PLI is the application of advanced analytics via specific use cases across the product lifecycle to improve innovation results. PLI applies machine learning techniques to mine operational insights from product development data in business systems including PLM, enterprise resource planning (ERP), quality management systems (QMS), manufacturing execution system (MES) and more. Brands can leverage PLI to:
- Explore current and historical product development performance metrics;
- Explain performance trends with multivariate statistics and identify important patterns, correlations and root causes;
- Forecast future performance to set reliable expectations on cycle time, cost, quality and manufacturability; and
- Prescribe evidence-based recommendations to improve future outcomes and automate actions in PLM, including accepting or rejecting workflow changes.
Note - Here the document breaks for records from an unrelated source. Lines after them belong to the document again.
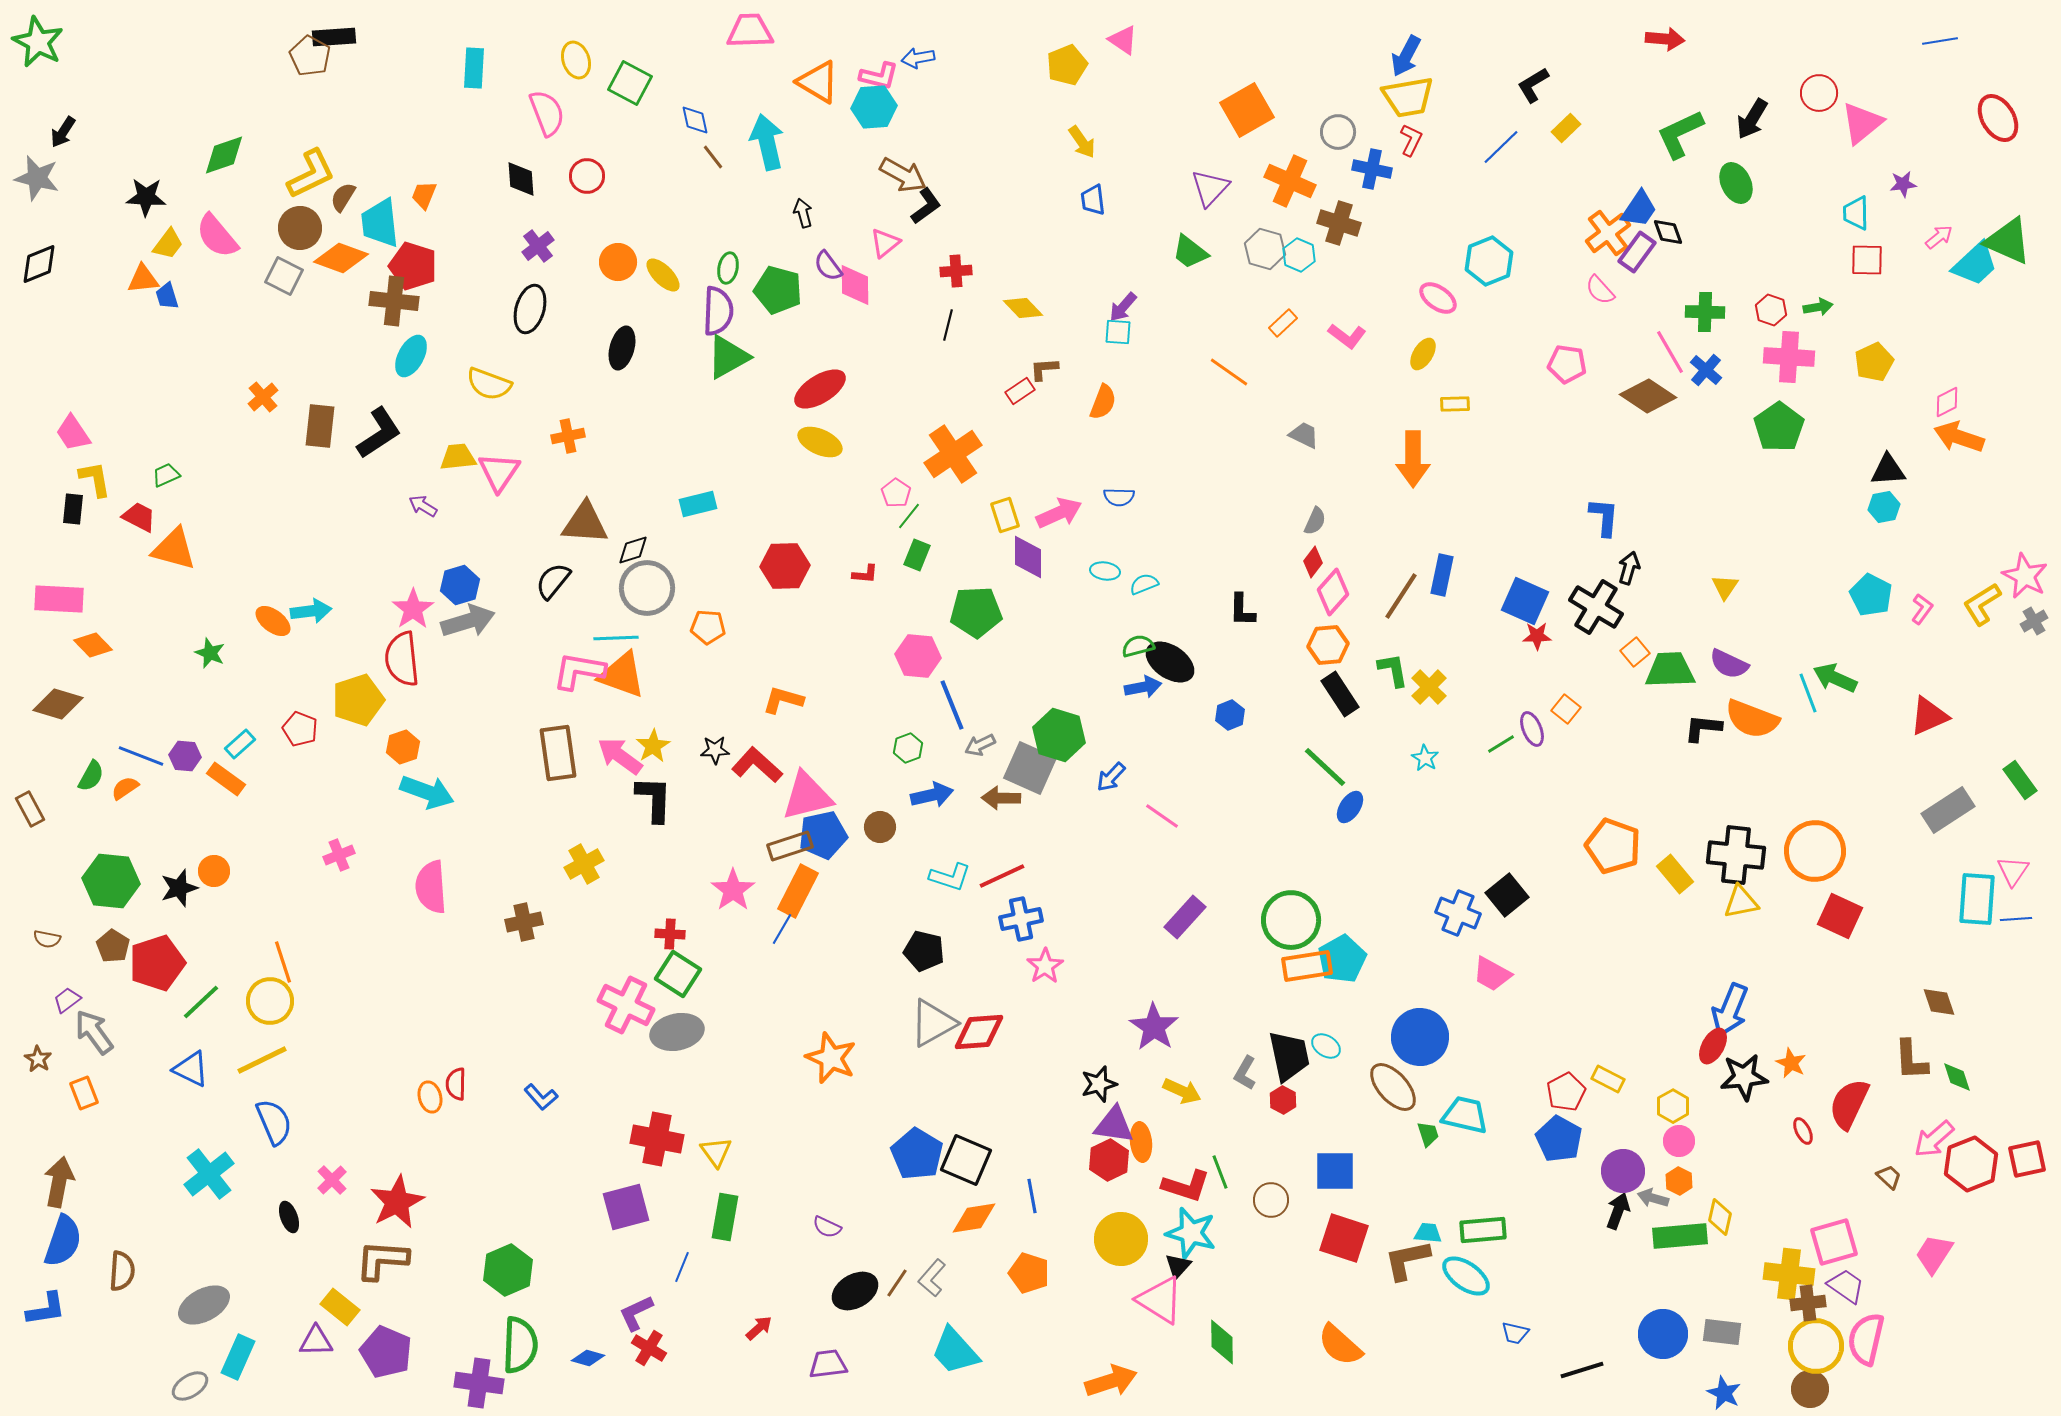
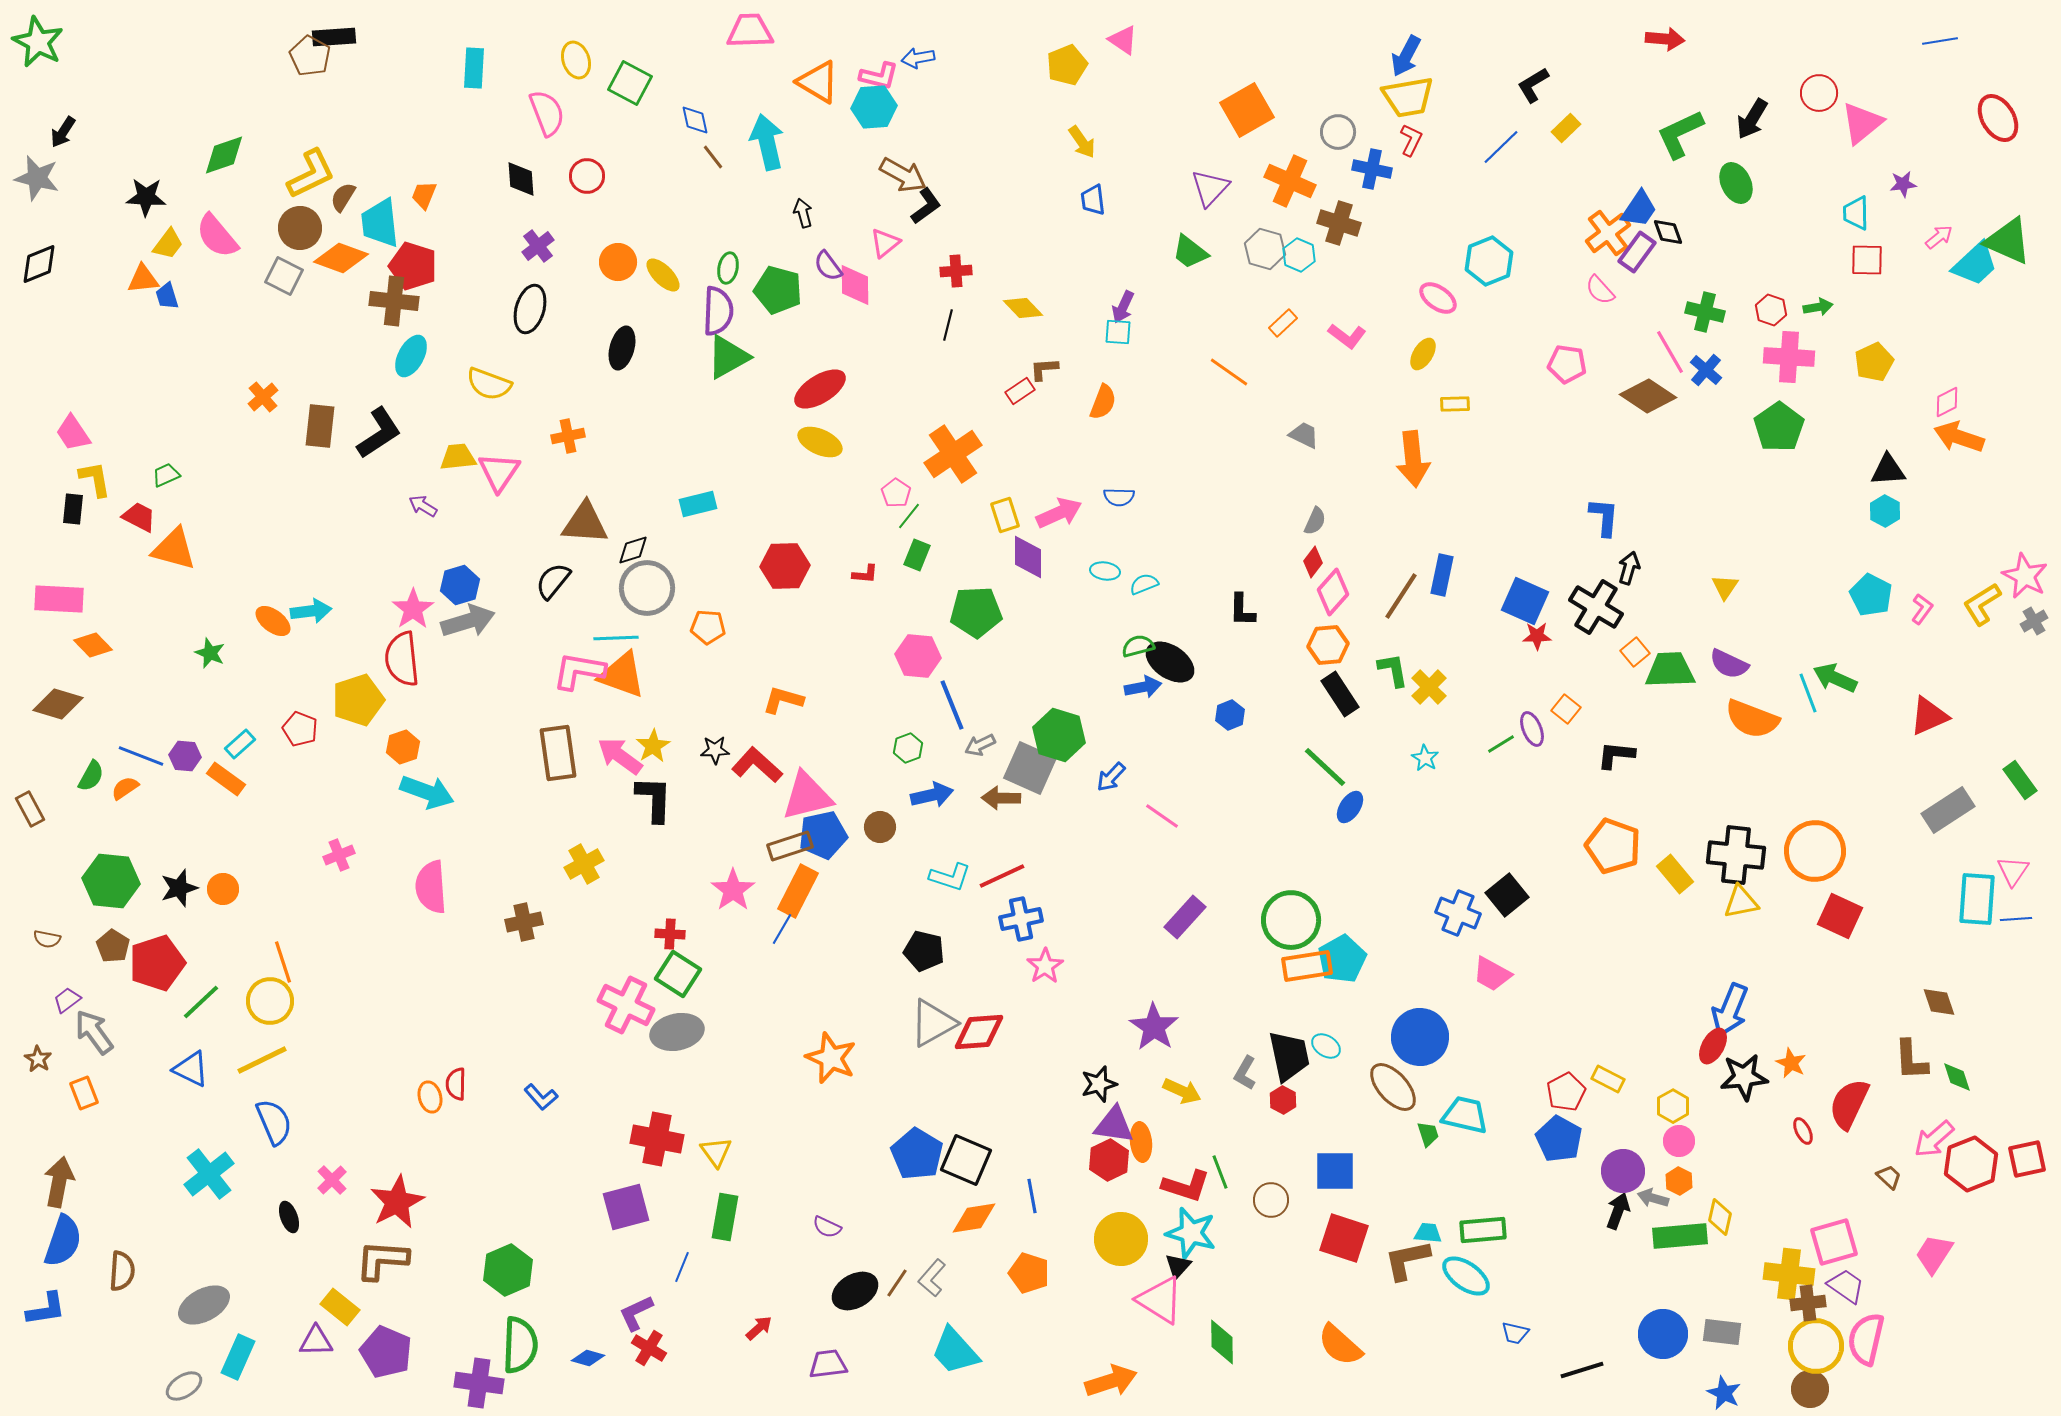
purple arrow at (1123, 307): rotated 16 degrees counterclockwise
green cross at (1705, 312): rotated 12 degrees clockwise
orange arrow at (1413, 459): rotated 6 degrees counterclockwise
cyan hexagon at (1884, 507): moved 1 px right, 4 px down; rotated 20 degrees counterclockwise
black L-shape at (1703, 728): moved 87 px left, 27 px down
orange circle at (214, 871): moved 9 px right, 18 px down
gray ellipse at (190, 1386): moved 6 px left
Implementing PLI, one use case at a time using rapid, agile cycles, will accelerate speed to value and build confidence and momentum to bring the best products to market.
Product and Production Digital Twins
As product development leaders and manufacturing leaders continue to deal with a less predictable consumer marketplace, they would like to ensure the successful manufacturability of new products that are progressing through the product development pipeline to avoid production mistakes and increase speed to market. Ideally, these leaders would like to understand the production implications and requirements of products in the pipeline on capital spending, operating expenses and labor deployment long before making these financial commitments.
To do so, leaders can first utilize 3D design solutions to create a digital twin of the product being developed including the packaging, digitally depicting the visualization and physical properties of the product. Once the product digital twin is available, leaders can then simulate the manufacturability of the digital product by utilizing a digital twin of the factory/production line where the product is due to be produced. These leaders can digitally simulate the production process to optimize the line set up and resolve any design issues up front.
In summary, brands that can quickly pivot and embrace the rapidly emerging digital world to drive new rounds of end-to-end product lifecycle transformation will deliver powerful, effective results. By connecting systems, assets and people, brands can gain deeper, real-time (or near-real time) insights and visibility into their customers, assortment and performance.
Steve Riordan serves as global director of the Consumer practice and Life Sciences practice for Kalypso. He joined Kalypso to help the firm scale up its capabilities to serve a broad range of organizations, building on the firm’s portfolio of experiences and capabilities across numerous industries.